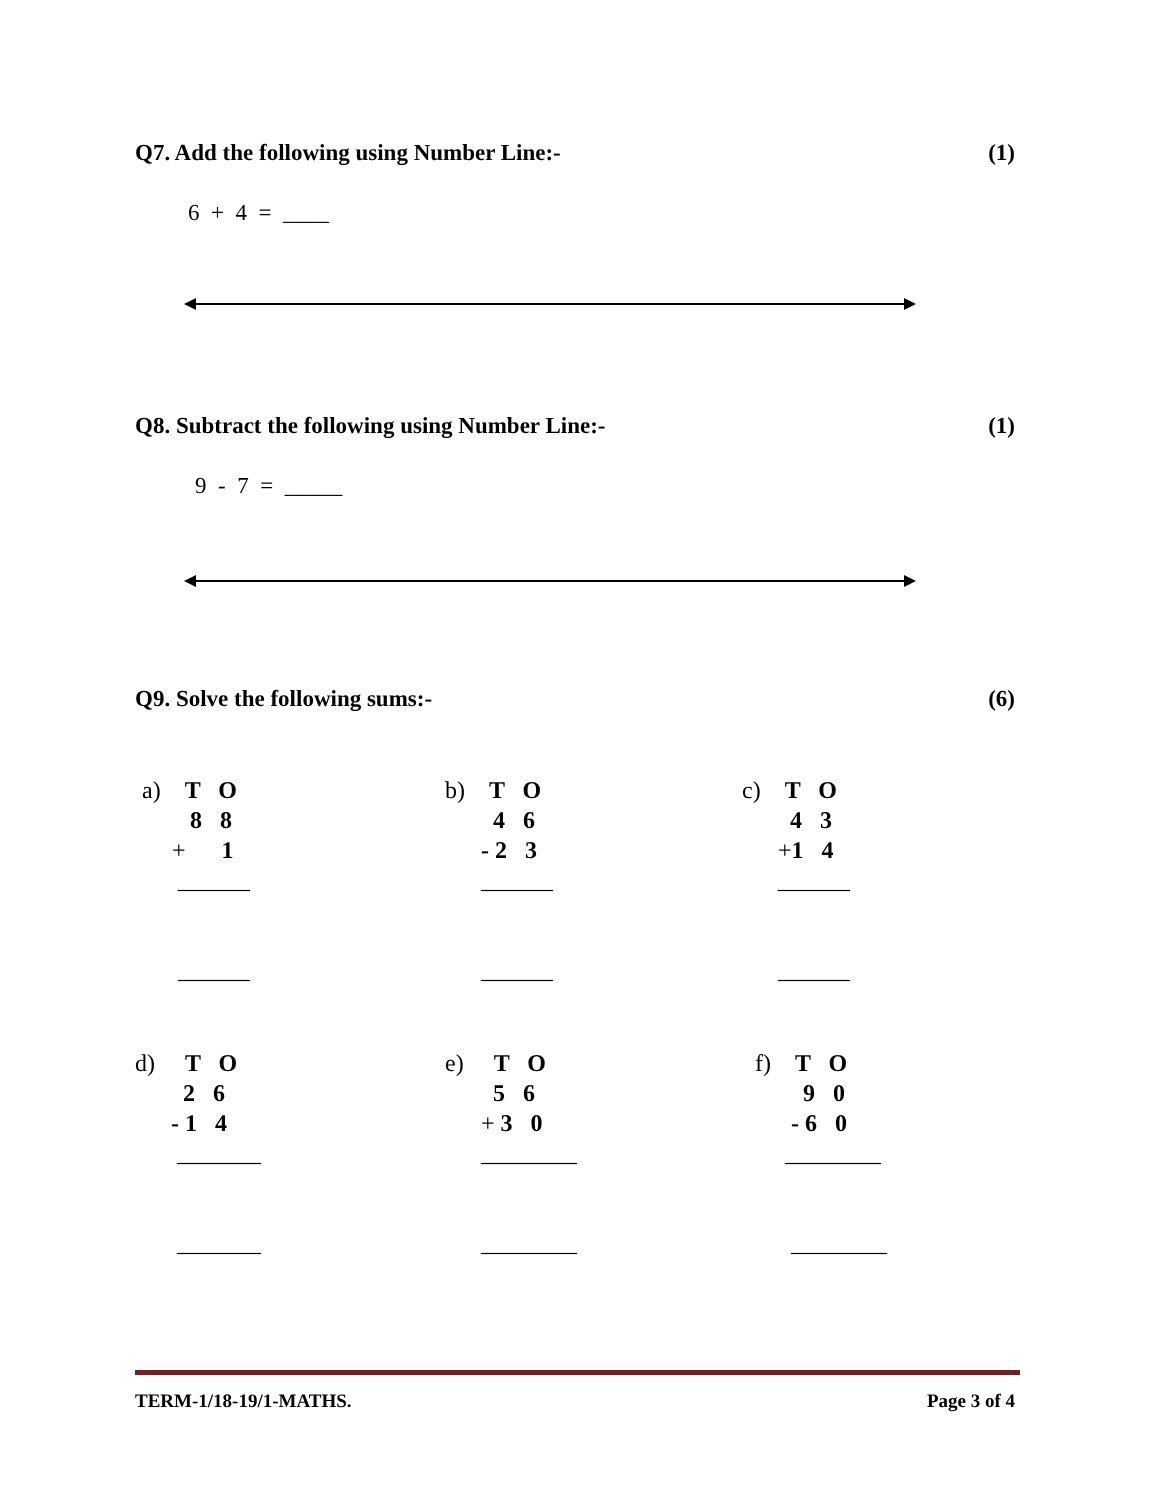Q7. Add the following using Number Line:- (1)
6 + 4 = ____
Q8. Subtract the following using Number Line:- (1)
9 - 7 = _____
Q9. Solve the following sums:- (6)
a) T O 8 8 + 1 ______ ______
b) T O 4 6 - 2 3 ______ ______
c) T O 4 3 +1 4 ______ ______
d) T O 2 6 - 1 4 _______ _______
e) T O 5 6 + 3 0 ________ ________
f) T O 9 0 - 6 0 ________ ________
TERM-1/18-19/1-MATHS. Page 3 of 4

# # # # #

▶ TASK DETAILS
Transcribe the material exactly, and leave out whatever pictures it holds.

▶ EXERCISE RESULT
Q7. Add the following using Number Line:- (1)
6 + 4 = ____
Q8. Subtract the following using Number Line:- (1)
9 - 7 = _____
Q9. Solve the following sums:- (6)
a) T O 8 8 + 1 ______ ______
b) T O 4 6 - 2 3 ______ ______
c) T O 4 3 +1 4 ______ ______
d) T O 2 6 - 1 4 _______ _______
e) T O 5 6 + 3 0 ________ ________
f) T O 9 0 - 6 0 ________ ________
TERM-1/18-19/1-MATHS. Page 3 of 4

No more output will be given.